The Incomplete Liberation
Instead of leading humanity toward a redemptive space, Freud’s successors seemed determined to dig deeper into the labyrinth he had opened. The unconscious, far from being integrated, became an empire without borders. Jacques Lacan, with structuralist flair, informed us that the unconscious is “structured like a language,” meaning it was not confined within us at all — it was also outside, dispersed in words, symbols, and the chatter of culture. Liberation, it seemed, now required fluency in a language no one could ever finish learning. Carl Jung, not to be outdone, expanded the map still further by discovering the collective unconscious — a vast psychic reservoir in which humanity’s entire mythic past resides. Thus, the task of “making the unconscious conscious” kept growing, as if salvation depended on an ever-lengthening to-do list. In the end, psychoanalysis did not deliver us from the unconscious; it only made sure we would never run out of it.
The Missed Question: What Is Consciousness?
Both Freud and Jung spoke about the need to create a psychological “space” where unconscious contents could surface. But they never inquired deeply into the nature of consciousness itself. For them, consciousness was a fragile epiphenomenon — a product of the unconscious, a surface effect of deeper psychic forces.
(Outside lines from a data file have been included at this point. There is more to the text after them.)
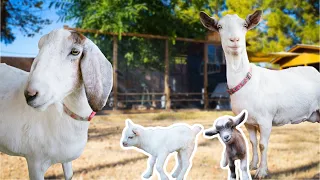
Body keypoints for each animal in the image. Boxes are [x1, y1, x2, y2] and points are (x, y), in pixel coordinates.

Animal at [200, 9, 320, 178]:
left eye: (244, 25)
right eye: (220, 26)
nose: (234, 40)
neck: (248, 82)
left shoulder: (265, 119)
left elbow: (263, 144)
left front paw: (262, 171)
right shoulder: (249, 122)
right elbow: (253, 142)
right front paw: (252, 165)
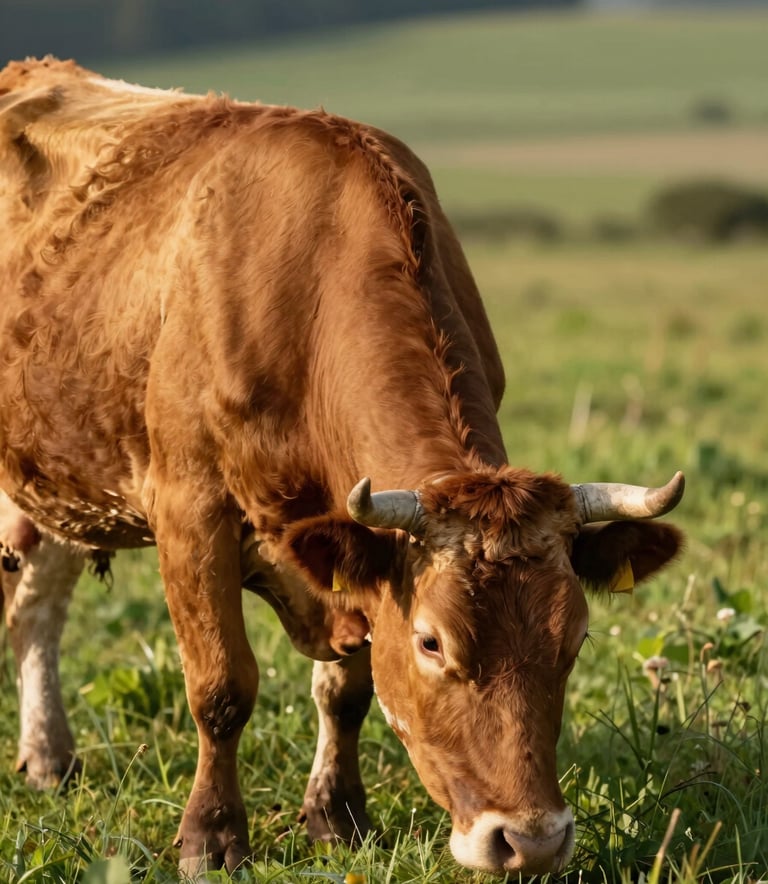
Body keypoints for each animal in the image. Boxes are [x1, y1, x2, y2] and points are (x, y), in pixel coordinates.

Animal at [0, 57, 685, 877]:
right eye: (431, 641)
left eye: (575, 638)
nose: (531, 841)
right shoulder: (190, 508)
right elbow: (221, 688)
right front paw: (212, 838)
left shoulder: (353, 556)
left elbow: (345, 693)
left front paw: (339, 815)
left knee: (38, 602)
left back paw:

This is where depth psychology meets its limit. If consciousness is merely the servant of the unconscious, how can one ever transcend it? The very act of analysis — speaking, interpreting, remembering — remains bound to the same domain it seeks to master.
Meditation: Working Alone
We find a similar moment of revolt in the time of Gautama Buddha. He too rose against an established religious order — the Brahmanical culture of his age — which rested on the metaphysical doctrines of ātman (the self) and paramātman (the supreme self). The Buddha refused to accept either. But unlike modern depth psychology, he did not busy himself with cataloging or interpreting the unconscious contents of the mind. His concern was far more radical: to discover whether there exists within us a vantage point from which both the conscious and the so-called unconscious can be observed without interference. And he found it. What he called mindful awareness was not another theory of the mind but the discovery of a space beyond it, a direct seeing that dissolves rather than interprets mental contents. The rest of his life was devoted to helping others recognize that same space. His was a totally radical approach in his context, where he not only discarded the metaphysics but also the mediator. The depth psychology project is flawed in its approach and methodology.
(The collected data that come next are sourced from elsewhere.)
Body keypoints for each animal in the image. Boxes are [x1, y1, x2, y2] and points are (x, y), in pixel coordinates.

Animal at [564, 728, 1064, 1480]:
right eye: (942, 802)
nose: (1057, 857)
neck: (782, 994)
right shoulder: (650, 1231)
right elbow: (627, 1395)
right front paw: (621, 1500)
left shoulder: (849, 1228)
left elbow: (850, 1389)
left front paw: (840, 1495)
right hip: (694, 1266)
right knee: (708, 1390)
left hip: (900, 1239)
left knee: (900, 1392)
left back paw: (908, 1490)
Depth psychology’s gift was to expose the inner complexity of human life. Its limitation was to remain trapped within the very mind it sought to heal. Meditation, by contrast, points to a radical simplicity. It does not promise meaning; it reveals presence. It does not analyze darkness; it brings light.
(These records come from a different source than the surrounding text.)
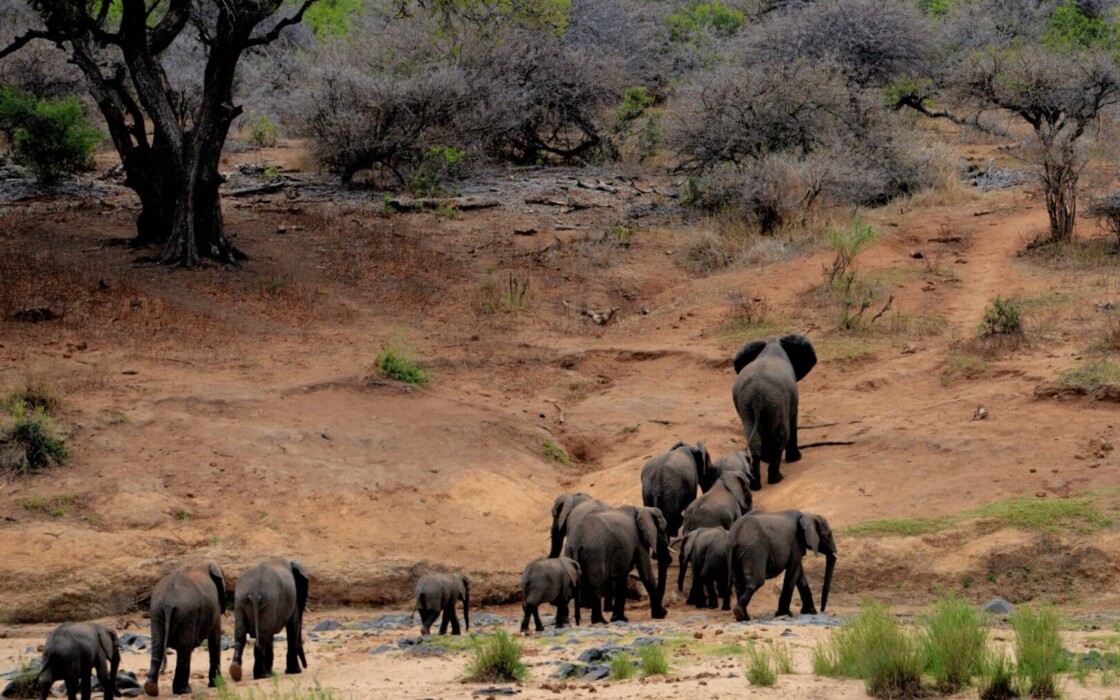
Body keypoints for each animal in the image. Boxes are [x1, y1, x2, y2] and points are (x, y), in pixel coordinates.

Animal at [144, 562, 227, 697]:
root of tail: (168, 603)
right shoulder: (216, 606)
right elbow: (215, 639)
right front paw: (217, 684)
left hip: (156, 612)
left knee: (158, 645)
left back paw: (151, 688)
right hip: (187, 613)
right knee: (184, 648)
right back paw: (184, 690)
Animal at [731, 334, 817, 489]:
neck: (772, 343)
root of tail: (757, 396)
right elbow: (793, 421)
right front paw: (796, 459)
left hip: (746, 403)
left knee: (754, 438)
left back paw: (755, 485)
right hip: (776, 400)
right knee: (781, 435)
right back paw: (777, 479)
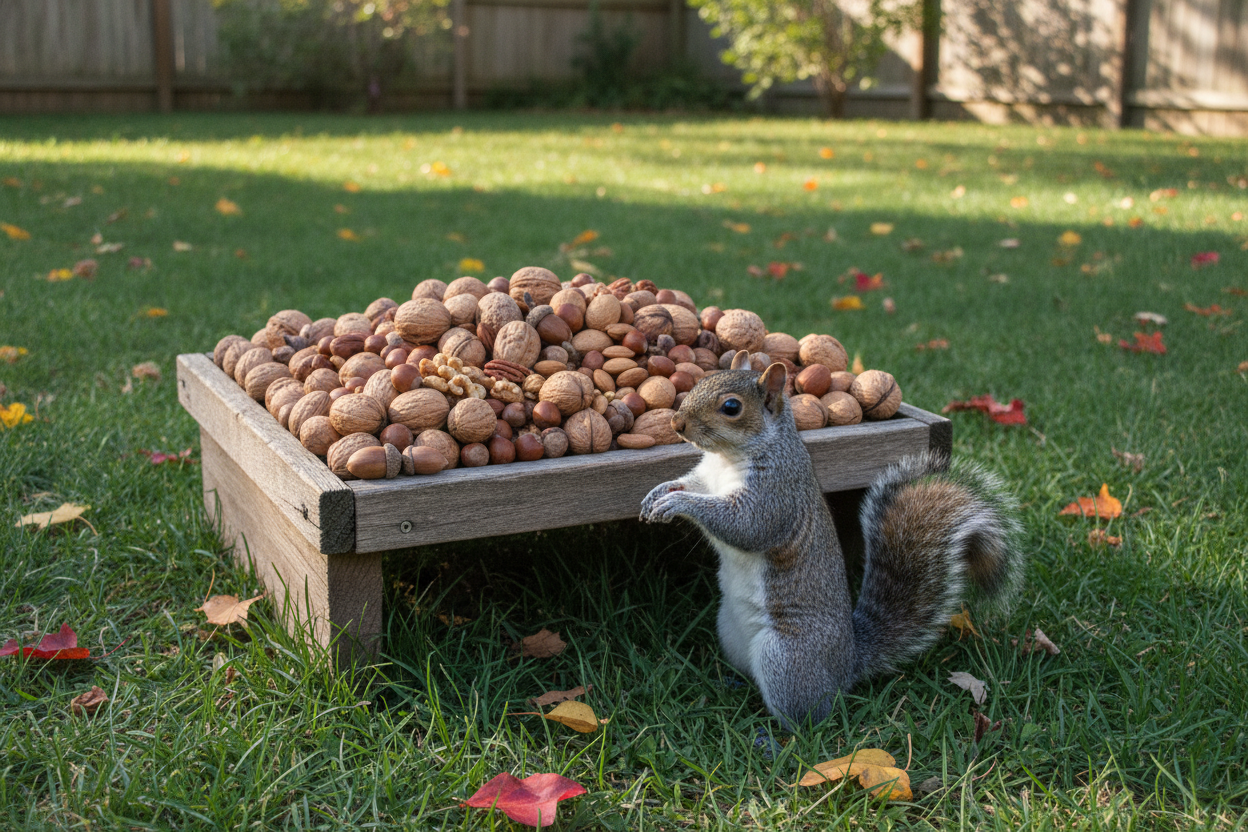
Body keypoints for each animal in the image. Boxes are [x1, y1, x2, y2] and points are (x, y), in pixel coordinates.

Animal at [639, 351, 1024, 728]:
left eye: (731, 407)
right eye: (701, 381)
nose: (676, 424)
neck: (727, 457)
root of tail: (846, 664)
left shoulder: (776, 495)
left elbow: (747, 526)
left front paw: (678, 504)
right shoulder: (706, 478)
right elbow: (689, 484)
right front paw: (657, 493)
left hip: (786, 658)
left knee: (810, 716)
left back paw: (771, 733)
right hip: (729, 631)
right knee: (750, 673)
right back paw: (731, 684)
The priest mediated between man and God.
The analyst mediates between man and his unconscious.
Meditation introduces no such mediation between man and the redemptive space. And Buddha was so tactful in his approach that he did not give any positive name to that which lies beyond mental contents. See the etymological roots of the word nirvāṇa where it comes from the prefix nis- (“out”) and the root vā- (“to blow”), meaning “to blow out” or “to extinguish”.